Constructie van de ovenbehuizing:
1 Materiaalvoorbereiding: Nadat de fundering is voltooid, egaliseert u de locatie en bereidt u de materialen voor. Ovenmaterialen: De twee uiteinden van de Hoffman-oven zijn halfrond; in de bochten worden stenen met een speciale vorm (trapeziumvormige stenen, waaiervormige stenen) gebruikt. Als de oven met vuurvaste stenen is gebouwd, is vuurvaste klei vereist, met name voor boogstenen (T38, T39, ook wel "bladstenen" genoemd) die bij de luchtinlaten en boogtoppen worden gebruikt. Bereid de bekisting voor de boogtop van tevoren voor.

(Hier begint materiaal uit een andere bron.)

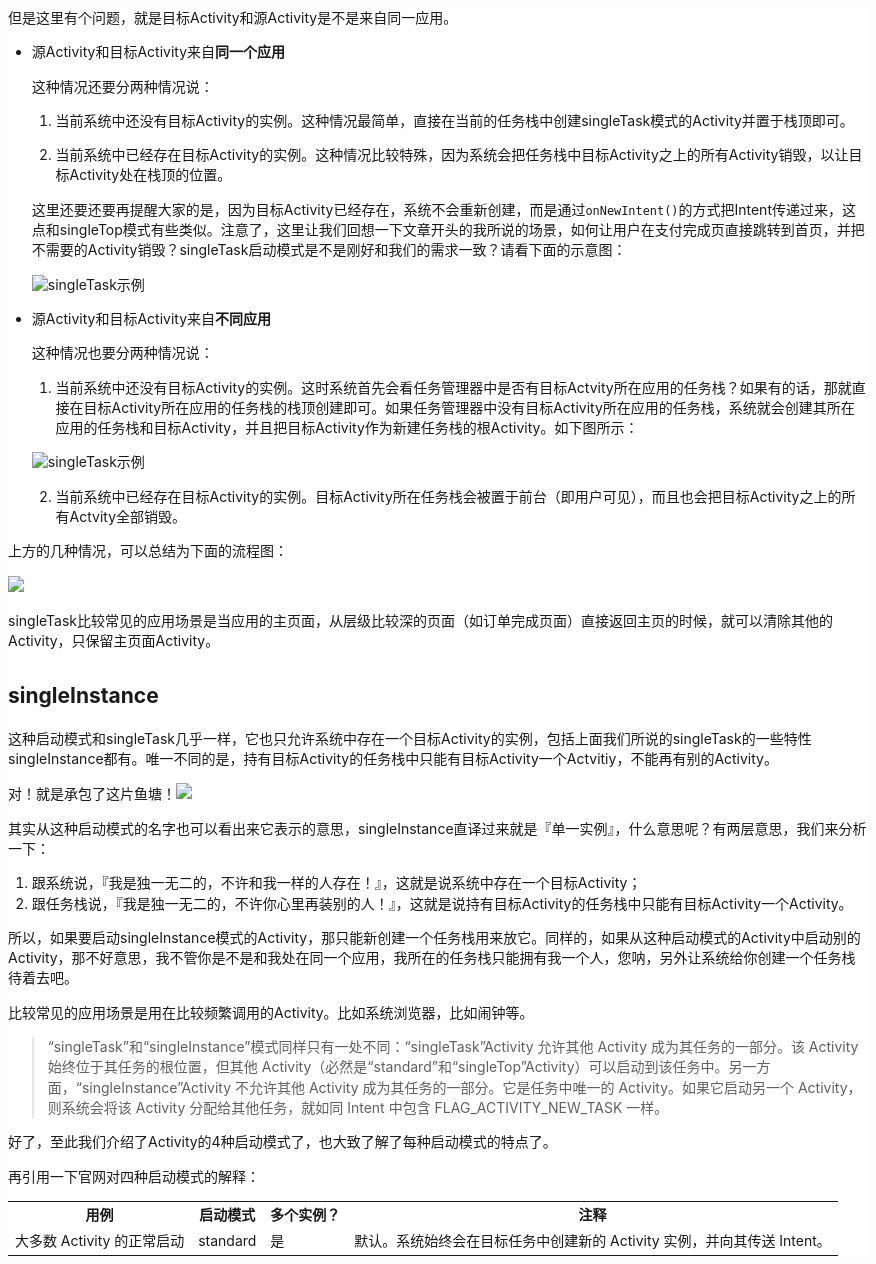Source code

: 但是这里有个问题，就是目标Activity和源Activity是不是来自同一应用。

- 源Activity和目标Activity来自**同一个应用**

    这种情况还要分两种情况说：

    1. 当前系统中还没有目标Activity的实例。这种情况最简单，直接在当前的任务栈中创建singleTask模式的Activity并置于栈顶即可。

    2. 当前系统中已经存在目标Activity的实例。这种情况比较特殊，因为系统会把任务栈中目标Activity之上的所有Activity销毁，以让目标Activity处在栈顶的位置。

    这里还要还要再提醒大家的是，因为目标Activity已经存在，系统不会重新创建，而是通过`onNewIntent()`的方式把Intent传递过来，这点和singleTop模式有些类似。注意了，这里让我们回想一下文章开头的我所说的场景，如何让用户在支付完成页直接跳转到首页，并把不需要的Activity销毁？singleTask启动模式是不是刚好和我们的需求一致？请看下面的示意图：

    ![singleTask示例](/img/19.png)

- 源Activity和目标Activity来自**不同应用**

    这种情况也要分两种情况说：

    1. 当前系统中还没有目标Activity的实例。这时系统首先会看任务管理器中是否有目标Actvity所在应用的任务栈？如果有的话，那就直接在目标Activity所在应用的任务栈的栈顶创建即可。如果任务管理器中没有目标Activity所在应用的任务栈，系统就会创建其所在应用的任务栈和目标Activity，并且把目标Activity作为新建任务栈的根Activity。如下图所示：

    ![singleTask示例](/img/20.png)

    2. 当前系统中已经存在目标Activity的实例。目标Activity所在任务栈会被置于前台（即用户可见），而且也会把目标Activity之上的所有Actvity全部销毁。

上方的几种情况，可以总结为下面的流程图：

![](/img/21.png)

singleTask比较常见的应用场景是当应用的主页面，从层级比较深的页面（如订单完成页面）直接返回主页的时候，就可以清除其他的Activity，只保留主页面Activity。

## singleInstance

这种启动模式和singleTask几乎一样，它也只允许系统中存在一个目标Activity的实例，包括上面我们所说的singleTask的一些特性singleInstance都有。唯一不同的是，持有目标Activity的任务栈中只能有目标Activity一个Actvitiy，不能再有别的Activity。

对！就是承包了这片鱼塘！![](/img/doge.png)

其实从这种启动模式的名字也可以看出来它表示的意思，singleInstance直译过来就是『单一实例』，什么意思呢？有两层意思，我们来分析一下：

1. 跟系统说，『我是独一无二的，不许和我一样的人存在！』，这就是说系统中存在一个目标Activity；
2. 跟任务栈说，『我是独一无二的，不许你心里再装别的人！』，这就是说持有目标Activity的任务栈中只能有目标Activity一个Activity。

所以，如果要启动singleInstance模式的Activity，那只能新创建一个任务栈用来放它。同样的，如果从这种启动模式的Activity中启动别的Activity，那不好意思，我不管你是不是和我处在同一个应用，我所在的任务栈只能拥有我一个人，您呐，另外让系统给你创建一个任务栈待着去吧。

比较常见的应用场景是用在比较频繁调用的Activity。比如系统浏览器，比如闹钟等。

> “singleTask”和“singleInstance”模式同样只有一处不同：“singleTask”Activity 允许其他 Activity 成为其任务的一部分。该 Activity 始终位于其任务的根位置，但其他 Activity（必然是“standard”和“singleTop”Activity）可以启动到该任务中。另一方面，“singleInstance”Activity 不允许其他 Activity 成为其任务的一部分。它是任务中唯一的 Activity。如果它启动另一个 Activity，则系统会将该 Activity 分配给其他任务，就如同 Intent 中包含 FLAG_ACTIVITY_NEW_TASK 一样。

好了，至此我们介绍了Activity的4种启动模式了，也大致了解了每种启动模式的特点了。

再引用一下官网对四种启动模式的解释：

<table>
    <tr>
	    <th>用例</th>
	    <th>启动模式</th>
	    <th>多个实例？</th>  
	    <th>注释</th>  
	</tr>
    <tr>
        <td rowspan="2">大多数 Activity 的正常启动</td>
	    <td>standard</td>
	    <td>是</td>
	    <td>默认。系统始终会在目标任务中创建新的 Activity 实例，并向其传送 Intent。</td>
    </tr>
    <tr>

2 Uitzetten: Markeer eerst de middenlijn van de oven op de behandelde fundering. Bepaal en markeer vervolgens de randen van de ovenwand en de positie van de ovendeur op basis van de posities van de ondergrondse rookgasafvoer en luchtinlaat. Markeer zes rechte lijnen voor de ovenromp en booglijnen voor de eindbochten op basis van de netto binnenbreedte.
③ Metselwerk: Bouw eerst de rookkanalen en luchtinlaten en leg vervolgens de onderste stenen (vereist metselwerk met verspringende voegen en volle mortel, geen doorlopende voegen, om afdichting te garanderen en luchtlekkage te voorkomen). De volgorde is: bouw rechte muren langs de gemarkeerde funderingslijnen, overgaand in de bochten, die gebouwd zijn met trapeziumvormige stenen (toegestane fout ≤ 3 mm). Bouw, conform de ontwerpeisen, verbindingsmuren tussen de binnen- en buitenmuren van de oven en vul deze met isolatiemateriaal. Wanneer rechte muren tot een bepaalde hoogte gebouwd zijn, leg dan booghoekstenen (60°-75°) om te beginnen met de bouw van de boogtop. Plaats de boogbekisting (toegestane boogafwijking ≤ 3 mm) en bouw de boogtop symmetrisch van beide zijden naar het midden. Gebruik boogstenen (T38, T39) voor de boogtop; zorg bij gebruik van gewone stenen voor een goede aansluiting met de bekisting. Gebruik bij het bouwen van de laatste 3-6 stenen van elke ring wigvormige sluitstenen (dikteverschil 10-15 mm) en sla ze vast met een rubberen hamer. Reserveer observatiepoorten en kolentoevoerpoorten op de boogtop volgens de ontwerpvereisten.
IV. Kwaliteitscontrole:
b. Vlakheid: Controleer met een liniaal van 2 meter; toegestane oneffenheid ≤3 mm.
c. Afdichting: Nadat het metselwerk in de oven is voltooid, voert u een negatieve druktest uit (-50 Pa); lekkagepercentage ≤0,5 m³/h·m².